I started by just fitting the 48V 500W kit as it came. Single 42T dished chain wheel. 170mm cranks. I'm 185cm tall, 84kg, 60 yo male and ride a cadence around 80rpm. Much faster is just too fast for me and the TSDZ2 assist drops away somewhere just higher than that. Anyway perfect chain alignment turned out to be 19/42 combo which is too slow for me on an ebike (23kph).

So needing to change some things I did the maths and settled on a cheap new flat aluminium 54T narrow wide chainring and swapped the cassette to an 11-40. New chain too. Right side 170mm Bafang crank to help with q factor. Now perfect chain line is 17-54 (33kph) right where I want to be. I make extensive use of the gears 31 to 13. Hardly use the 11 (down hill only at a lower cadence short duration). 35 and 40 are badly out of line and adjusted so I can't select them. My rear derailleur won't work with the 40 anyway. Spend a large percentage of time in 15/54 or 17/54.

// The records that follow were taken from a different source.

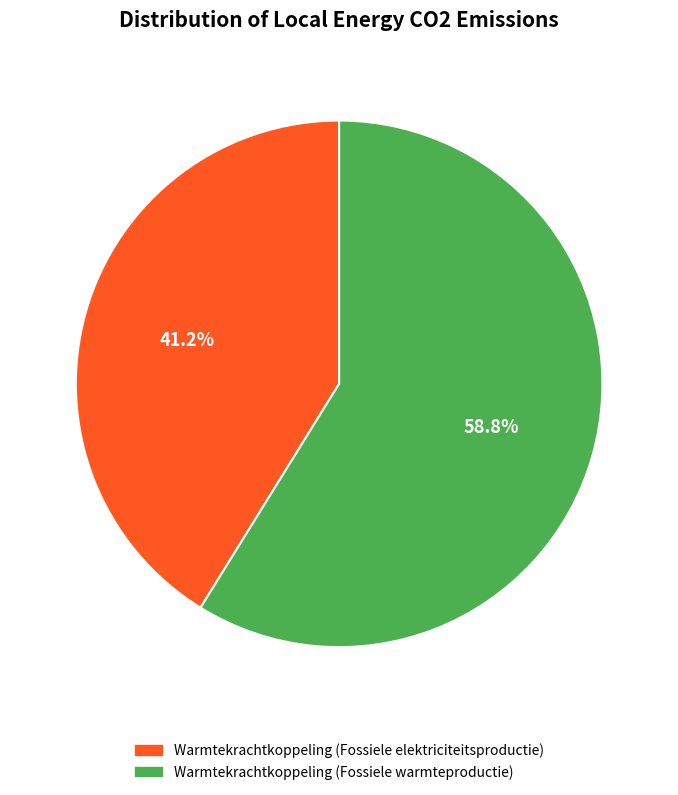

Is there any slice that represents more than half of the pie?

Yes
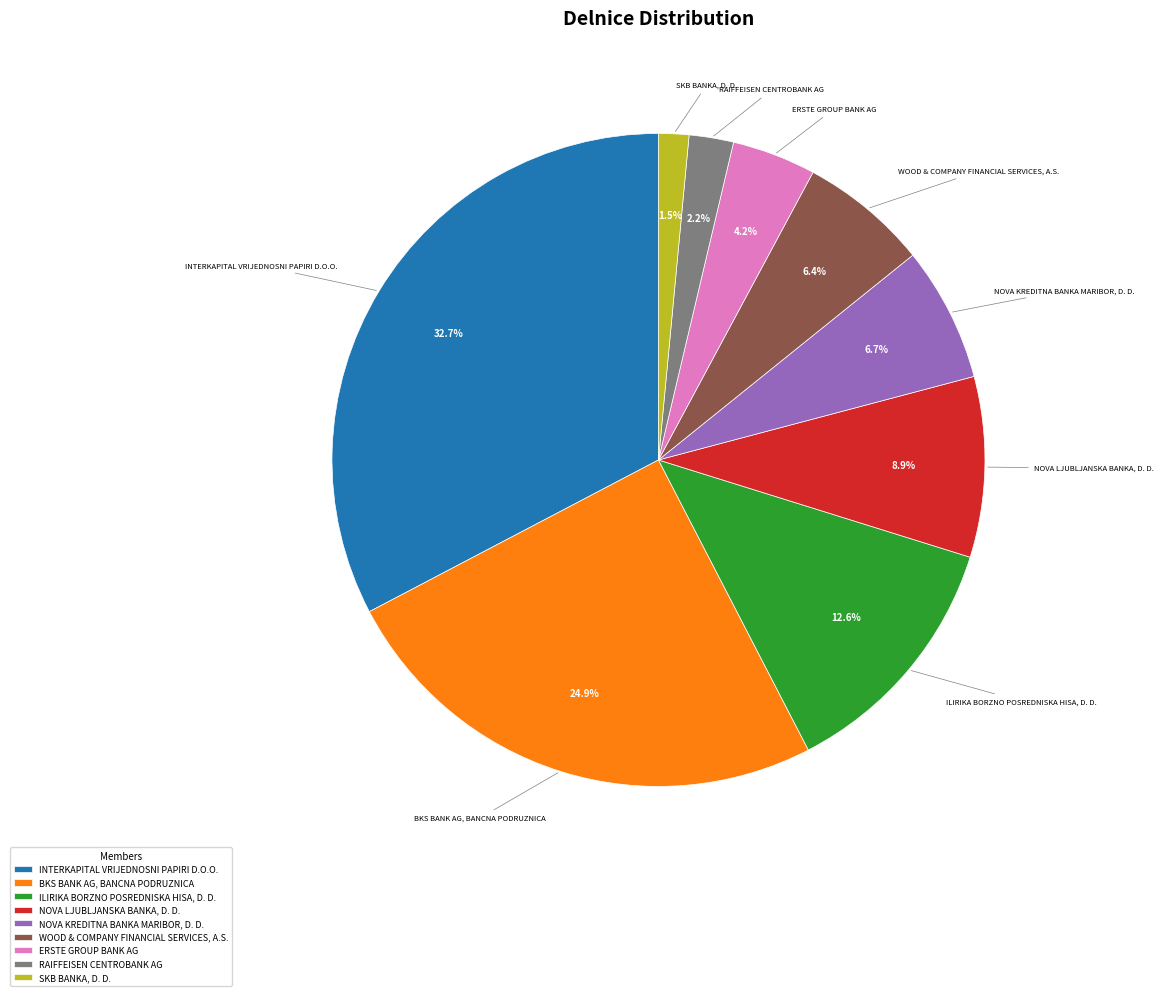

How many segments does this pie chart have?

9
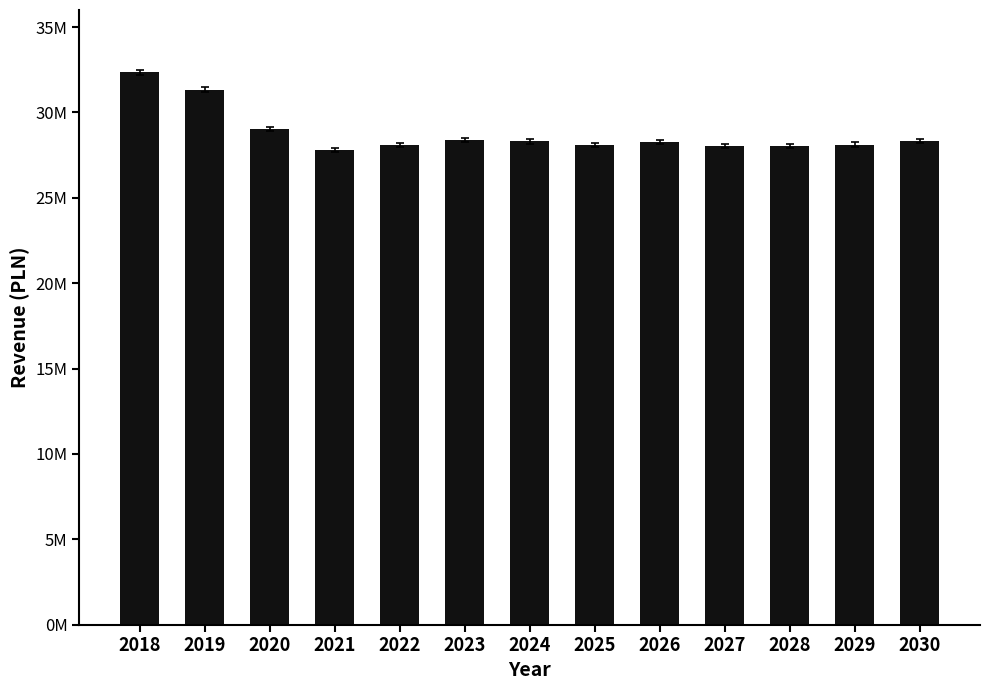

List the labels in order of value, smallest first.

2021, 2027, 2028, 2022, 2025, 2029, 2026, 2024, 2030, 2023, 2020, 2019, 2018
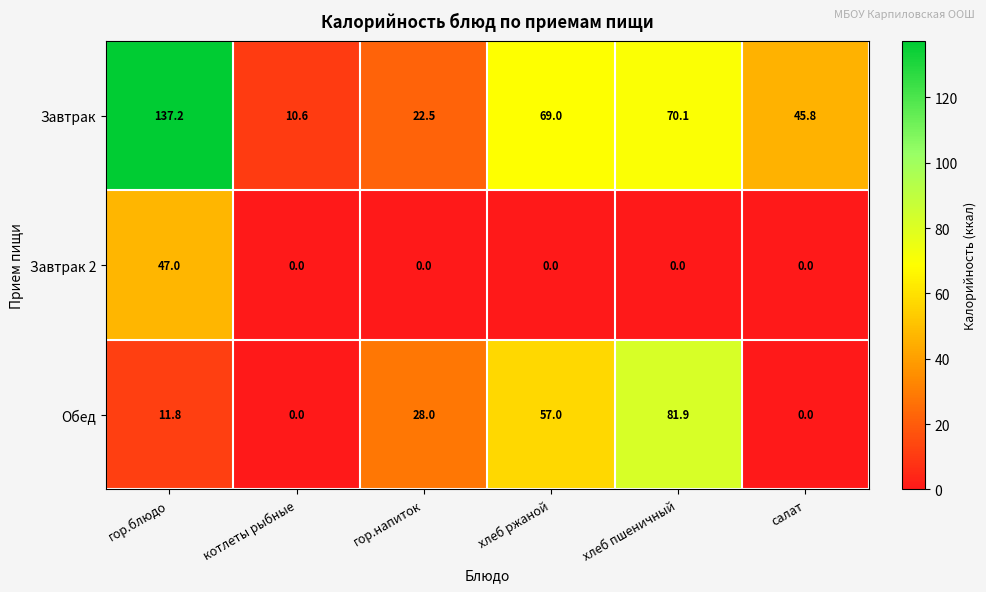

List the series in order of their overall mean, highest first.

Завтрак, Обед, Завтрак 2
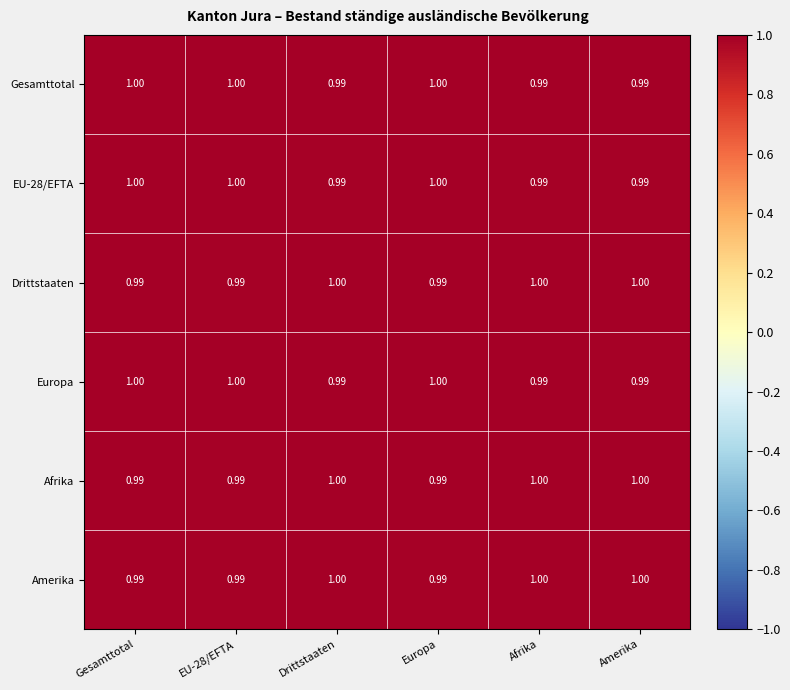

Count the number of data series in this chart.

6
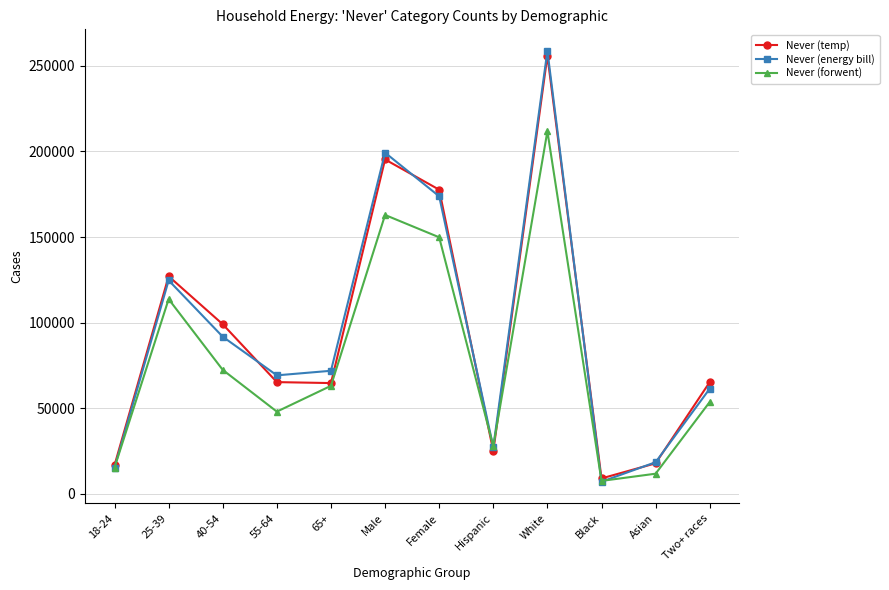

What is the label of the 11th point from the left?

Asian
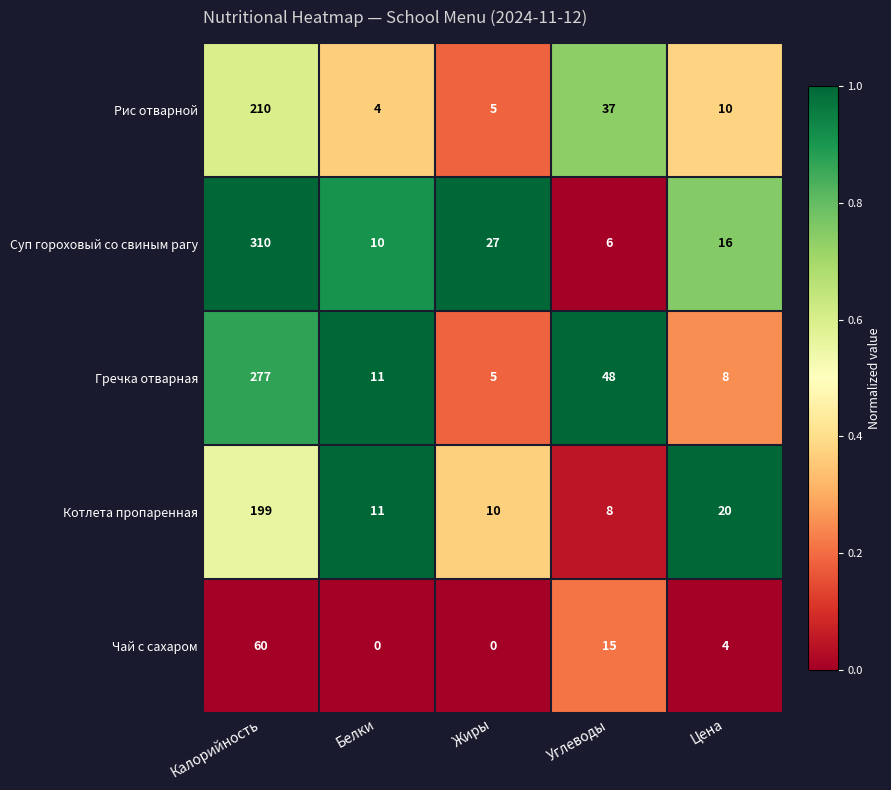

Which category has the highest value across all series?

Калорийность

I monitor the current via a bt bms and phone app on the home assembled 48V battery. Usually between 5 and 9 amps so very loosely somewhere between 220 and 450 watts depending on battery voltage at the time.
 
Since Chicago is pretty flat everywhere, you might consider the option of an Internally Geared Hub / IGH. I suspect you dont use many gears, so an affordable Nexus or Sturmey 3-speed might work well for this application.

I rarely ride in the winter snow, but if you occasionally do, an IGH has been reported to be less fussy, compared to a derailleur.

Many years ago, I spent an entire winter in the Chicago area...only once.